In the Configure and connect tab, expand the Widget JavaScript accordion under the Connection group.
For US customers
Update your code as follows, replacing "document360Nonce" with the nonce variable already available in your system:
<!-- Document360 knowledge base assistant start -->
<script nonce="document360Nonce">
(function (w,d,s,o,f,js,fjs) {
w['JS-Widget']=o;w[o] = w[o] || function () { (w[o].q = w[o].q || []).push(arguments) };
js = d.createElement(s), fjs = d.getElementsByTagName(s)[0];
js.id = o; js.src = f; js.async = 1; fjs.parentNode.insertBefore(js, fjs);
}(panel, document, 'script', 'mw', './widget.js'));
mw('init', { nonce:'document360Nonce',apiKey: 'klhgeGoqB8wlUwq2hraJ1zbOCq/V+wBiyGQNhXEKQ6MO7V1AhLuakiEimM6ims92AR7Bqt/eOaAz3SgInMvZTkZrt3F7QaEmWtX7DDDTtIJTruZdyIv+bDBTKVuPx4BsVUavm68/y4HV7h0ahKmDgQ==' });
//var jQuery_2_2_4 = $.noConflict(true);
</script>
<!-- Document360 knowledge base assistant end -->For EU customers
Update your code as follows, replacing "document360Nonce" with the nonce variable already available in your system:
<!-- Document360 knowledge base assistant start -->
<script nonce="document360Nonce">
(function (w,d,s,o,f,js,fjs) {
w['JS-Widget']=o;w[o] = w[o] || function () { (w[o].q = w[o].q || []).push(arguments) };
js = d.createElement(s), fjs = d.getElementsByTagName(s)[0];
js.id = o; js.src = f; js.async = 1; fjs.parentNode.insertBefore(js, fjs);
}(panel, document, 'script', 'mw', './widget.js'));
mw('init', { nonce:'document360Nonce',apiKey: 'klhgeGoqB8wlUwq2hraJ1zbOCq/V+wBiyGQNhXEKQ6MO7V1AhLuakiEimM6ims92AR7Bqt/eOaAz3SgInMvZTkZrt3F7QaEmWtX7DDDTtIJTruZdyIv+bDBTKVuPx4BsVUavm68/y4HV7h0ahKmDgQ==' });
//var jQuery_2_2_4 = $.noConflict(true);
</script>
<!-- Document360 knowledge base assistant end -->By following these steps, you can ensure that the Document360 widget operates securely and efficiently in your environment.
Troubleshooting
Unable to view certain content on the site
Error: This content is blocked.

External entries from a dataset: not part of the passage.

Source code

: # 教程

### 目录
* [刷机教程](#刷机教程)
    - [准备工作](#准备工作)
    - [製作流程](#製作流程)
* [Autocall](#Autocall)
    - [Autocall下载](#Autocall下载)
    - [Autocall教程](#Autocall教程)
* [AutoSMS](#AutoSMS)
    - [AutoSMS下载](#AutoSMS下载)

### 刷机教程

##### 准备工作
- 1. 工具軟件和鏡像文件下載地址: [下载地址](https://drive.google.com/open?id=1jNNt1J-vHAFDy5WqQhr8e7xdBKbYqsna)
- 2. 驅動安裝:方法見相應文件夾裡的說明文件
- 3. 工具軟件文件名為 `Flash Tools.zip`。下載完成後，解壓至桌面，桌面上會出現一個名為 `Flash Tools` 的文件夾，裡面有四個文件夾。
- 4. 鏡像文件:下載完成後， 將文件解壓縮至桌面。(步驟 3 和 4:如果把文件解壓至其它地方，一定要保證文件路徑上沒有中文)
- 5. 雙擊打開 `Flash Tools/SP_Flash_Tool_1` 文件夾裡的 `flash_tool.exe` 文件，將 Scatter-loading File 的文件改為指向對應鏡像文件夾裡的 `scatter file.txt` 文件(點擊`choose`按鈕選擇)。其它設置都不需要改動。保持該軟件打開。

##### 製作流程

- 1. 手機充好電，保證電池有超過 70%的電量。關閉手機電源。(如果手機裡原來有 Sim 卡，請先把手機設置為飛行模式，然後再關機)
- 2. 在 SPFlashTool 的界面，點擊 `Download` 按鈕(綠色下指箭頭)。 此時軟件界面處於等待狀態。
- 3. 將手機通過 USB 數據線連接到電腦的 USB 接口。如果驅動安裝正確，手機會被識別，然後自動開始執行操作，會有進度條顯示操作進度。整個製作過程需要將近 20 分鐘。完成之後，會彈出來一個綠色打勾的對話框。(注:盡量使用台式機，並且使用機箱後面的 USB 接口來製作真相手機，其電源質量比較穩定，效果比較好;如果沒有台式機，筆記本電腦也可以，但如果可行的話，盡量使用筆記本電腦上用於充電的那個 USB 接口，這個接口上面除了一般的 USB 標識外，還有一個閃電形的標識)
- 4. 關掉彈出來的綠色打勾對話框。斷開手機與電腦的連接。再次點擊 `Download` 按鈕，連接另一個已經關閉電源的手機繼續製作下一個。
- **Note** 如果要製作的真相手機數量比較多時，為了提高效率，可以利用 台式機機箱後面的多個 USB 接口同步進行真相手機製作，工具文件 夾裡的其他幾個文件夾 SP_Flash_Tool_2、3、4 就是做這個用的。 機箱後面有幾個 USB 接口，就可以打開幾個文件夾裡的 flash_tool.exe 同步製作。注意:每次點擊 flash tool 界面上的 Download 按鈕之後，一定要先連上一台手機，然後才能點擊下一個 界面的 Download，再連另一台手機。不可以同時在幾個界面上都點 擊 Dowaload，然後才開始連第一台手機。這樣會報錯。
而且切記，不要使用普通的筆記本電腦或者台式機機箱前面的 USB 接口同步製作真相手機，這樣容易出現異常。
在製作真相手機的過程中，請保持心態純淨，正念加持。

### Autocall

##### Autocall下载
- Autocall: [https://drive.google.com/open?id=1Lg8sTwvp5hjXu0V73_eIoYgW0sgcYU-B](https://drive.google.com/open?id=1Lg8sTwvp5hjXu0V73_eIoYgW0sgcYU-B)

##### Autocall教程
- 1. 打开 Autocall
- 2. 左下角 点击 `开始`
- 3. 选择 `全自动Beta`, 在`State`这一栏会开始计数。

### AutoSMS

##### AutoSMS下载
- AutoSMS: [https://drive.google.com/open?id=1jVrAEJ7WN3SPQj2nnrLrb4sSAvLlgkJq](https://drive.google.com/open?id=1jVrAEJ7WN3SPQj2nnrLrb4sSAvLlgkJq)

Contact the site owner to fix this issue
You might encounter this issue when the CSP settings in the Knowledge Base portal block the requested content. It typically happens due to restrictions on file source URLs or incorrect CSP configurations.
Steps to resolve:
Update the Content Security Policy:
a. Navigate to Settings () in the left navigation bar in the Knowledge base portal.
b. In the left navigation pane, navigate to Users & security > Security.
c. Under the Content Security Policy section, add the affected domain URL to the Source field to whitelist the required file source URLs.
If you do not wish to enable this feature, toggle off the Content Security Policy option.
Clear your browser cache: After making changes, clear your browser cache and revisit the site to verify if the issue is resolved. It may take a few moments for the updated settings to take effect.
Test the article in different environments:
a. Open the article in an incognito panel.
b. Test it across different browsers to confirm the issue is fixed.
Review KB widget settings: Ensure the application’s CSP settings are correctly configured to prevent errors in the Knowledge Base widget.
If the issue persists after following these steps, please contact the Document360 support team for further assistance: Contact Document360 Support
Provide the following details:
a. To verify whether the CSP has been applied correctly, open the Network tab in your browser’s Developer tools.
b. Share the details of the response headers to confirm the presence and configuration of the CSP.
FAQ
Why is the scroll bar not showing up on the Knowledge base widget?
The issue may be related to your application’s CSP rules. If your domain is not whitelisted in your CSP, it can prevent the scroll functionality from working properly. To resolve this issue, add the domain URL to your application’s CSP.